Once again, we've heard about grave failings in terms of the care received within Cwm Taf Morgannwg. It's a difficult day for the parents affected by these failings and it's right that the Minister has apologised, but we must emphasise, as you said, that there are no words that can bring those who are lost back or diminish the loss felt. From the beginning of this scandal, Plaid Cymru has been calling for broad-ranging reviews into what's happened, and we welcome the announcement of this further report today. We've always emphasised that it's important that the review looks at why so many babies died in such a short period of time. The new report published today, as has already been mentioned, shows that one in three of the stillbirths could have been avoided were it not for serious deficiencies in care, and this is frightening. And for me, it's not just that statistic in terms of the third of babies who could have survived, but the fact that, in 37 further cases, the review suggested that one or more minor errors could have happened, although it's unlikely that these could have led to a different outcome—but it's unlikely, not impossible—and only in four cases did the experts come to the view that nothing could have been done differently.

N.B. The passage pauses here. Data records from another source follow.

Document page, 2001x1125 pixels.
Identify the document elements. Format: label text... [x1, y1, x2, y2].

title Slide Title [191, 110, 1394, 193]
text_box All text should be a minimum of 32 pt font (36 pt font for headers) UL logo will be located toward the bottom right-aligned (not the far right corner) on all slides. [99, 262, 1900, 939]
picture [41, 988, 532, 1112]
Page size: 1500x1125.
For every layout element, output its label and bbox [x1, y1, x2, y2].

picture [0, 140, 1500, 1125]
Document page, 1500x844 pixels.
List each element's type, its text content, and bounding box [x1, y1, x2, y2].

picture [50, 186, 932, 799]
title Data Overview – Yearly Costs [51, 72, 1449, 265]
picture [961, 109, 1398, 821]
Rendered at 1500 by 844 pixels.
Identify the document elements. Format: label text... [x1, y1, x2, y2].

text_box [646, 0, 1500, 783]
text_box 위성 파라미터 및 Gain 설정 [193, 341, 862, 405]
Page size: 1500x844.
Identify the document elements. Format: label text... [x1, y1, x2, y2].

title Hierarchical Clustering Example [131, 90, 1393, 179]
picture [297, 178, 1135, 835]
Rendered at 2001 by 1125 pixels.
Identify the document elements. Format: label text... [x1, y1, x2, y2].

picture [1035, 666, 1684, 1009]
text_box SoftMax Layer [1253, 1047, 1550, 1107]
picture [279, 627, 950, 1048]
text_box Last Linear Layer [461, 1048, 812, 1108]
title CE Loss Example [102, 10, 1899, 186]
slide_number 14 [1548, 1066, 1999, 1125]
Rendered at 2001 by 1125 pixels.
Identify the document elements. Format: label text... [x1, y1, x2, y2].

Although the health board and the Government welcomed the conclusions, it's clear that more needs to be done. Yes, this is an emotional topic for many people. The news has reopened a number of wounds for parents, and it's impossible to overemphasise the pain, the hurt and the anxiety caused to every one of these families affected by this scandal and that remains the case.

This isn't something that happened in the past; people will be living with this for the rest of their lives. The best possible outcome would be for the Government and the health board to implement the recommendations of these reports in order to ensure that these failings never happen again. And there are a number of questions in terms of accountability that remain unanswered, even with the publication of this report. The report and the statement placed a great deal of emphasis on the improvements and the learning that's taken place, but we also need accountability. And can the Minister say with hand on heart that there's been accountability in terms of this scandal, given that many of the previous leaders within the health board had been given large payoffs when they left and they continue to work in health now, perhaps at a different health board, whilst those who have suffered bereavement are left with nothing? Where is the accountability, Minister?